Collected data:

--------------------------------------------------

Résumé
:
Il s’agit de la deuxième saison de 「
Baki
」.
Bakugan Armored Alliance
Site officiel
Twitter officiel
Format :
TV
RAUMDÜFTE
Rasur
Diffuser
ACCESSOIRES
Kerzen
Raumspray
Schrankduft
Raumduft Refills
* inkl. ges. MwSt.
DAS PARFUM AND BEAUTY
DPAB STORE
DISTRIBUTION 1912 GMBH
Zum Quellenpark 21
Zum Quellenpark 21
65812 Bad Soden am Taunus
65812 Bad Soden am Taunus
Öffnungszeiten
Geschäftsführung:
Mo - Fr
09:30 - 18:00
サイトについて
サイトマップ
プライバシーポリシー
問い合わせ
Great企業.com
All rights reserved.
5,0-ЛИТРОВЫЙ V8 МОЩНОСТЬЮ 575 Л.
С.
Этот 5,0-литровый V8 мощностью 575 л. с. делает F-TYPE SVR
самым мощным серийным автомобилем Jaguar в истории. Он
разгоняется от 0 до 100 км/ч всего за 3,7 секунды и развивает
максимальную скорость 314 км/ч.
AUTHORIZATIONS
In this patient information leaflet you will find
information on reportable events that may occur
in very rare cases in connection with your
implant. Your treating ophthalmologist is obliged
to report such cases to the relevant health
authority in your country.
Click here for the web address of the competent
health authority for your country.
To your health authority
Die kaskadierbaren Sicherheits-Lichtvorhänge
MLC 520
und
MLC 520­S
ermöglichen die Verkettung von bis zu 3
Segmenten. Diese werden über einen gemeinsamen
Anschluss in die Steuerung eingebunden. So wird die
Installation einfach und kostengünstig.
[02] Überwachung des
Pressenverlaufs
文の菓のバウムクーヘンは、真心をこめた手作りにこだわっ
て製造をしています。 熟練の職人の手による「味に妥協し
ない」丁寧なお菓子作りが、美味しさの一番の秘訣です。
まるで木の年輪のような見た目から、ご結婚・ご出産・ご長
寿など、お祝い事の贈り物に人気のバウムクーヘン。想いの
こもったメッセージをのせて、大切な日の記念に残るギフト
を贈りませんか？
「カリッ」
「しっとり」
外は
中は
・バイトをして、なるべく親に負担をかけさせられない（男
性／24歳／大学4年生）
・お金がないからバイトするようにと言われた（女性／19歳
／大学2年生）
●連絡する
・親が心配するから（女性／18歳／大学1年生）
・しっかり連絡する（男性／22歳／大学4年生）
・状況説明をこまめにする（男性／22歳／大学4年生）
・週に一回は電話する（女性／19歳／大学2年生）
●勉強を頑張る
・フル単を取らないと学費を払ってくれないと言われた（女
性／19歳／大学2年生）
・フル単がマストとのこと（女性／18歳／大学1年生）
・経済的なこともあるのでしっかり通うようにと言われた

--------------------------------------------------

:: Exercise details ::
In the data above, start at the line that has "Il s’agit de la deuxième saison de 「", stop after the line that has "To your health authority", and print every line in between exactly as it stands.

:: Answer section ::
Il s’agit de la deuxième saison de 「
Baki
」.
Bakugan Armored Alliance
Site officiel
Twitter officiel
Format :
TV
RAUMDÜFTE
Rasur
Diffuser
ACCESSOIRES
Kerzen
Raumspray
Schrankduft
Raumduft Refills
* inkl. ges. MwSt.
DAS PARFUM AND BEAUTY
DPAB STORE
DISTRIBUTION 1912 GMBH
Zum Quellenpark 21
Zum Quellenpark 21
65812 Bad Soden am Taunus
65812 Bad Soden am Taunus
Öffnungszeiten
Geschäftsführung:
Mo - Fr
09:30 - 18:00
サイトについて
サイトマップ
プライバシーポリシー
問い合わせ
Great企業.com
All rights reserved.
5,0-ЛИТРОВЫЙ V8 МОЩНОСТЬЮ 575 Л.
С.
Этот 5,0-литровый V8 мощностью 575 л. с. делает F-TYPE SVR
самым мощным серийным автомобилем Jaguar в истории. Он
разгоняется от 0 до 100 км/ч всего за 3,7 секунды и развивает
максимальную скорость 314 км/ч.
AUTHORIZATIONS
In this patient information leaflet you will find
information on reportable events that may occur
in very rare cases in connection with your
implant. Your treating ophthalmologist is obliged
to report such cases to the relevant health
authority in your country.
Click here for the web address of the competent
health authority for your country.
To your health authority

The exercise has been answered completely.